Studs Terkel, in his book about WW2, interviewed an American soldier who’d been in the Pacific. The soldier said that before he’d gone into combat for the first time he’d met quite a few combat veterans. He reasoned that if all of them could survive then so could he. But later, having watched guys next to him die, he figured it out; he never met the guys that died; he only met the survivors. Again, this means that he hadn’t gotten a balanced sampling of the data.
Steven Pinker talks about such things in his book, How the Mind Works. He mentions also the “miracles” of finding Jesus’ face in a tortilla or having the Madonna appear in the condensation between two panes of window glass. If you stop to consider the number of tortillas made each day by Jesus worshipers, then you wouldn’t think it strange at all when Jesus’ face occasionally appears.
I once met an Argentinean guy while traveling on a train in Spain. We ended up traveling together for a few days. I said adios to him one morning in Seville; I was headed for Portugal and he was headed down to the coast. But there was a rail-strike in Portugal, so I went North, ending up in Madrid the following Sunday. Leaving the Prado that warm February afternoon, I decided to walk down the promenade in the city park. Ten thousand people had the same idea, because the park was wall-to-wall people. But walking along, I happened to see in the distance a familiar ski parka. It was Ricardo. He spotted me at about the same time. What were the chances of that? Neither of us had plans to be in Madrid. Amid these thousands of people I happened to see the only person in the entire country that I knew by name. If Ricardo had been Ricardalina, we might even have suspected that “fate” was pushing us together.

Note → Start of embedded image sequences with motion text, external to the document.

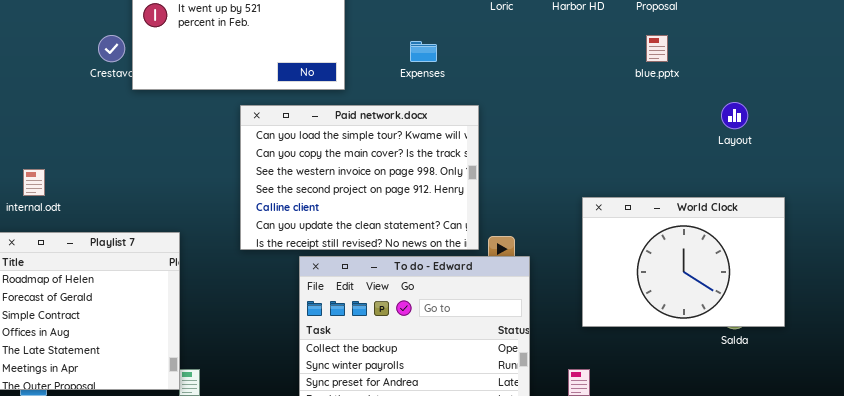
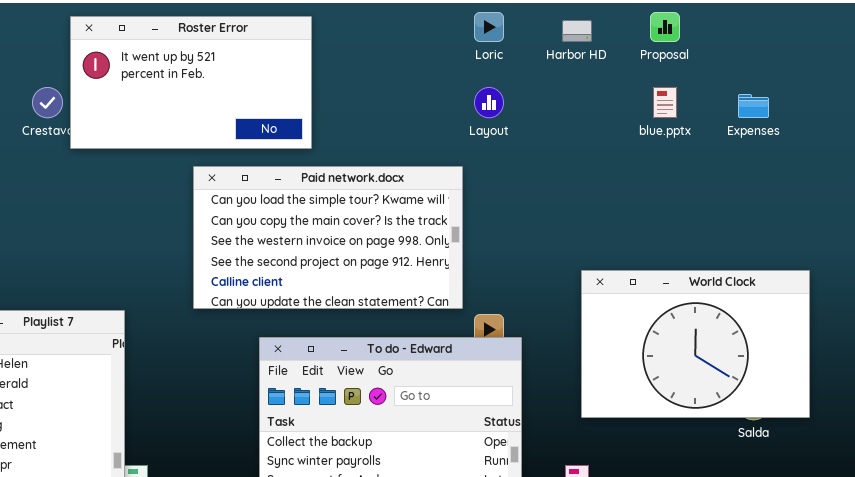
Expenses: [410,41,437,62] -> [738,94,769,118], moved
Layout: [721,102,748,129] -> [474,87,504,118], moved
Paid network.docx: [240,105,479,250] -> [193,166,463,309], resized

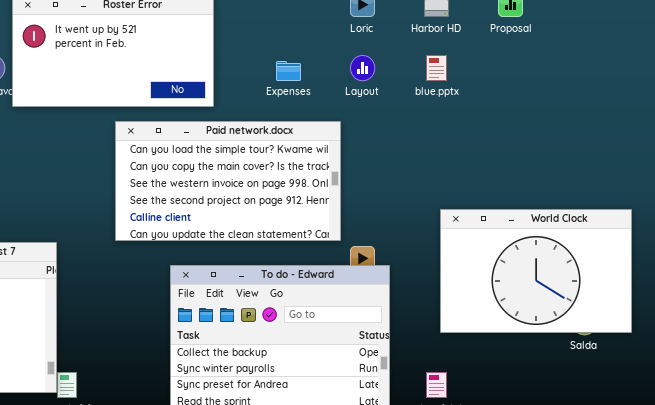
blue.pptx: [653,87,677,118] -> [426,55,447,81], moved
Expenses: [738,94,769,118] -> [276,61,301,81], moved

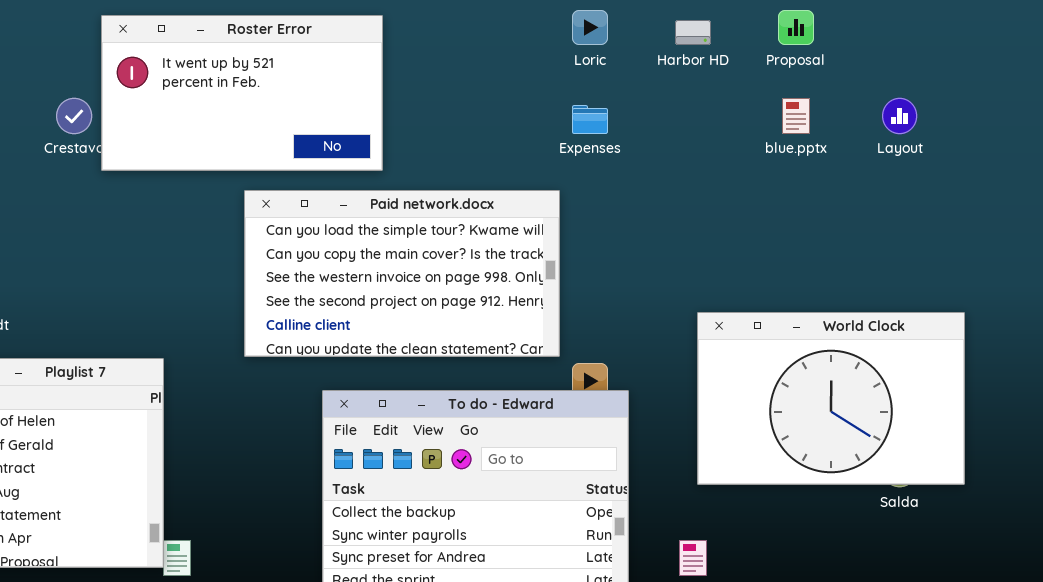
Layout: [350,55,375,81] -> [882,98,917,134], moved
blue.pptx: [426,55,447,81] -> [782,98,810,134], moved
Expenses: [276,61,301,81] -> [572,105,608,134], moved

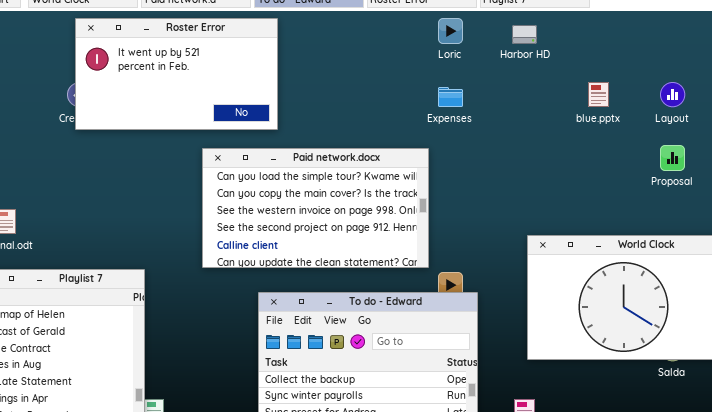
Proposal: [778,10,814,45] -> [660,145,685,171], moved
Roster Error: [101,15,383,171] -> [75,18,278,130], moved

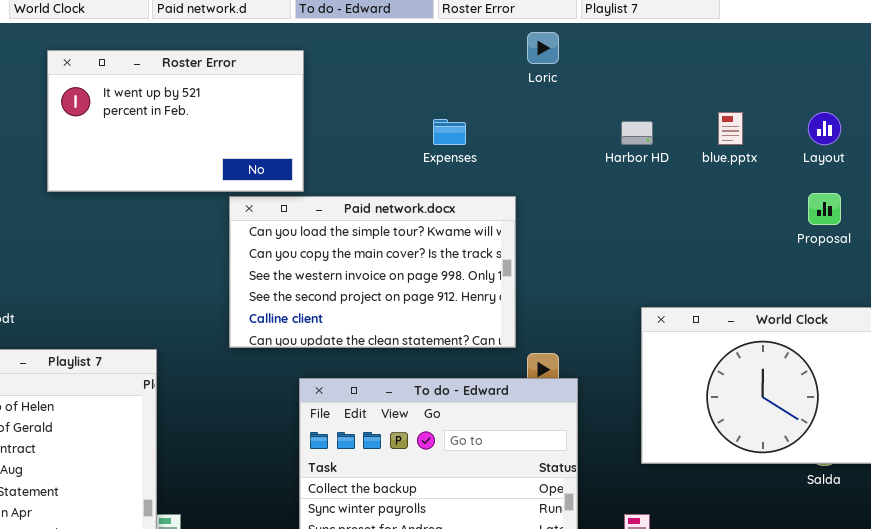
Roster Error: [75,18,278,130] -> [47,50,304,192], moved
Harbor HD: [512,25,537,44] -> [621,121,653,145], moved
Expenses: [438,87,463,107] -> [433,119,466,145], moved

My wife and I sometimes recount the endless events that had to happen as they did in order for her and I to meet as we did. In fact, the next stranger you meet, ask yourself what are the odds that out of all the people in the world you’d just so happen to meet this special person? Life is a procession of occurrences, and if we place a special value on certain types of occurrences, then we’ll remark when those occurrences happen; otherwise, we let them go by without comment. If a stranger you see today has the face you dreamed about last night then you’re going to be astonished. But everyone you meet has a face, and the vast majority of the faces don’t make much of an impression on people.
Just the other day I was in the market and a woman suddenly looked up as she saw me approach. Our eyes met for less than a quarter of a second, but just as quickly she looked back down to her apples. What impressed me was the fact that this woman had never seen me before, and yet in so little time she had dismissed me as utterly uninteresting and unimportant in her life. But what are the chances that we would meet like that? Each of our two lives had to go exactly as they did in order for us to be together in that particular place and at that specific time; just so that she could look up at me and see nobody.
BTW, the chapter titled, “Origins and Miracles,” of Richard Dawkins’ The Blind Watchmaker also has a good discussion about coincidence and miracles.